The chief glory of the Sandwich Islands is their great volcano. The volcano of Kee-law-ay-oh is 17,000 feet in diameter, and from 700 to 800 feet deep. Vesuvius is nowhere. It is the largest volcano in the world; shoots up flames tremendously high. You witness a scene of unrivaled sublimity, and witness the most astonishing sights. When the volcano of Kee-law-ay-oh broke through a few years ago, lava flowed out of it for twenty days and twenty nights, and made a stream forty miles in length, till it reached the sea, tearing up forests in its awful fiery path, swallowing up huts, destroying all vegetation, rioting through shady dells and sinuous canons. Amidst this carnival of destruction, majestic columns of smoke ascended and formed a cloudy murky pall overhead. Sheets of green, blue, lambent flames were shot upward, and pierced the vast gloom, making all sublimely grand.
The natives are indifferent to volcanic terrors, During the progress of an eruption they ate, drank, bought, sold, planted, builded, apparently indifferent to the roar of consuming forests, the startling detonations, the hissing of escaping steam, the rending of the earth, the shivering and melting of gigantic rocks, the raging and dashing of the fiery waves, the bellowings and unearthly mutterings coming up from a burning deep.

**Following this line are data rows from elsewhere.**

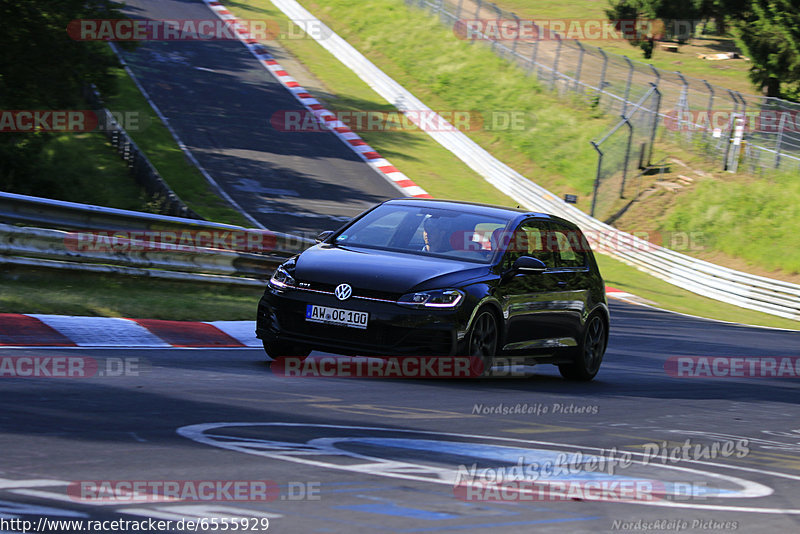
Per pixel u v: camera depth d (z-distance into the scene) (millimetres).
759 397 30750
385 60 168125
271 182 106875
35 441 13547
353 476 12453
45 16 81250
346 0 195625
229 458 13266
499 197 117438
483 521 10398
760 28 133625
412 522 10133
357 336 24641
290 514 10234
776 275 95812
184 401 18234
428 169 124000
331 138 129750
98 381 20031
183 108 128750
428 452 14766
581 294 30578
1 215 37125
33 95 82000
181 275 43438
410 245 27625
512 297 26875
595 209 113938
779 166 114250
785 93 137625
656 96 123500
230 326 34156
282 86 150500
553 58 160875
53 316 29516
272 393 20391
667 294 89688
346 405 19469
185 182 100250
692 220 108000
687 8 184750
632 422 21328
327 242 28281
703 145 122312
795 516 12281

They went carelessly on, amid the rain of ashes, sand, and fiery scintillations, gazing vacantly at the ever-varying, appearance of the atmosphere, murky, black, livid, blazing, the sudden rising of lofty pillars of flame, the upward curling of ten thousand columns of smoke, and their majestic roll in dense and lurid clouds. All these moving phenomena were regarded by them as the fall of a shower or the running of a brook; while to others they were as the tokens of a burning world, the departing heavens, and a coming judge. There! I’m glad I’ve got that volcano off my mind.

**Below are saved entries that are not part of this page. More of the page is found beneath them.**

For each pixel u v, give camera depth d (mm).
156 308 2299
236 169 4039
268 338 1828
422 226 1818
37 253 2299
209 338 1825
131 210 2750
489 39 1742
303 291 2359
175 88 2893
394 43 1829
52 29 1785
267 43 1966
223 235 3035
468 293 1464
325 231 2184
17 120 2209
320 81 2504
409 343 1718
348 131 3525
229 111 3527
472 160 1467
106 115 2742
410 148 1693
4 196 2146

The climate of these islands is delightful, it is beautiful. In Honolulu the thermometer stands at about 80 or 82 degrees pretty much all the year round—don't change more than 12 degrees in twelve months, In the sugar districts the thermometer stands at 70 and does not change at all. Any kind of thermometer will do—one without any quicksilver is just as good. Eighty degrees by the seashore, and 70 degrees farther inland, and 60 degrees as you ascend the slope of the mountain, and as you go higher 50 degrees, 40, 30, and ever decreasing in temperature, till you get to the top, where it’s so cold that you can’t speak the truth. I know, for I’ve been there!